Violences urbaines : ce qu’il faut savoir pour être indemnisé


La mort d'un jeune le 14 avril 2009 après une rixe près de la gare de Lyon montre l'extrême gravité des dommages que peuvent provoquer les violences urbaines. Le point sur les indemnisations possibles et les démarches à effectuer.

Les assureurs ont mis en ligne sur le site de la Fédération française des sociétés d’assurances (FFSA) un dossier détaillant les indemnisations possibles en fonction des préjudices subis et des garanties souscrites. En voici les grandes lignes.

Victimes de dommages corporels

« Les victimes d’un préjudice corporel peuvent recevoir une indemnisation par leur assureur si elles ont souscrit une garantie des accidents de la vie, un contrat d’assurance individuelle accidents ou un contrat d’assurance vie comportant une garantie complémentaire incapacité ou invalidité », indique la FFSA.

L’organisme professionnel ajoute que pour obtenir une indemnité complémentaire, ou en l’absence d’assurance, les victimes peuvent s’adresser au Fonds de garantie des victimes d’actes de terrorisme et d’autres infractions (FGTI). En effet, les dommages corporels graves ouvrent droit à une indemnisation intégrale. L’indemnisation des dommages corporels légers est soumise à des conditions plus strictes et limitée par un plafond.

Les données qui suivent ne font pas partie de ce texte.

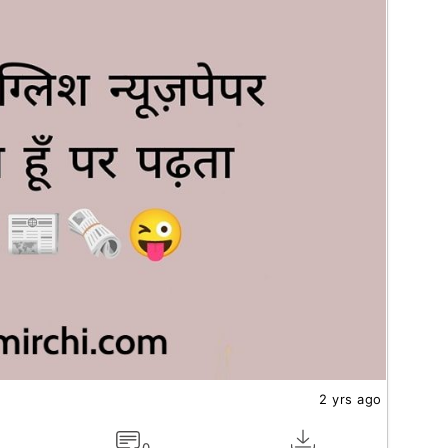
2 yrs ago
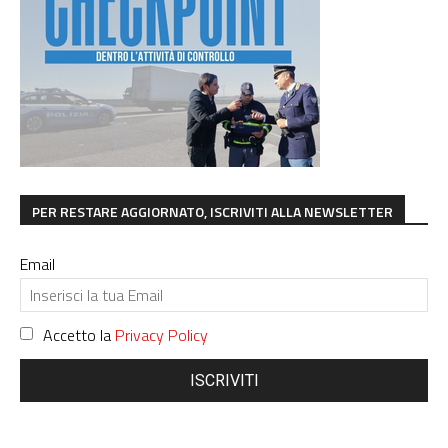
PER RESTARE AGGIORNATO, ISCRIVITI ALLA NEWSLETTER
Email
Accetto la
Privacy Policy
ISCRIVITI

Pour saisir le Fonds de garantie des victimes d’actes de terrorisme et d’autres infractions (FGTI), les victimes peuvent s’adresser à la Commission d’indemnisation des victimes d’infraction (CIVI) qui siège dans chaque tribunal de grande instance.

En cas de véhicule incendié 

Votre automobile a été incendiée lors de la nuit de la Saint-Sylvestre ou lors d’affrontements entre jeunes et forces de l’ordre ? Sachez que votre est indemnisée au titre de la garantie incendie du contrat d’assurance automobile, si vous faites partie des 82% d’automobilistes français ayant souscrit cette garantie. Ensuite, le niveau d’indemnisation (valeur à neuf du véhicule ou valeur vénale, franchise) dépend des garanties de votre contrat.

Une indemnisation spécifique si vous gagnez moins de 1983 euros/mois

Votre automobile a été détruite après un incendie et vos revenus mensuels ne dépassent pas 1982 euros ? Vous avez droit à une indemnisation d’un montant maximum de 3984 euros si vous remplissez plusieurs conditions à commencer par le fait de satisfaire à l’obligation d’assurance de responsabilité civile du véhicule.

Votre demande d’indemnisation doit être adressée à la commission d’indemnisation des victimes d’infractions (CIVI) qui siège au tribunal de grande instance de votre domicile ou, si une juridiction pénale a été saisie, à celle siégeant dans le ressort de cette juridiction.

Dommages subis par les immeubles et les commerces

« Les commerçants qui ont assuré leurs biens sont couverts contre les dégâts consécutifs à une émeute ou à un mouvement populaire. En revanche, les vols commis lors de ces émeutes sont rarement garantis », relève la FFSA.

Les démarches à effectuer

Pour être indemnisé, vous êtes tenu de déposer plainte immédiatement auprès des autorités de police et d’adresser une déclaration à votre assureur dans les cinq jours à compter du jour où vous avez pris connaissance du sinistre subi.

Pour saisir le Fonds de garantie des victimes d’actes de terrorisme et d’autres infractions (FGTI) adressez-vous à la Commission d’Indemnisation des Victimes d’Infractions (CIVI) rattachée au Tribunal de Grande Instance (TGI) dont relève votre domicile. Pour constituer un dossier d’indemnisation, visitez le site www.fgti.fr ou envoyer un email à contact@fgti.fr

Le FGTI a mis en ligne la marche à suivre pour constituer votre dossier d’indemnisation ainsi que la liste des pièces justificatives à fournir.

Si votre assurance ne joue pas, un recours contre l’Etat est possible

Vous ne pouvez pas faire jouer votre assurance malgré le projudice que vous avez subi ? Vous pouvez porter réclamation à la préfecture dont dépend votre domicile.

En vertu, selon l’article L. 2216-3 du Code général des collectivités territoriales, «L’Etat est civilement responsable des dégâts et dommages résultant des crimes et délits commis, à force ouverte ou par violence, par des attroupements et rassemblements armés ou non armés, soit contre les personnes, soit contre les biens» rappelle la FFSA qui averti toutefois que c’est le juge administratif qui est à même d’apprécier ce que recouvre exactement la notion d’attroupement ou de rassemblement.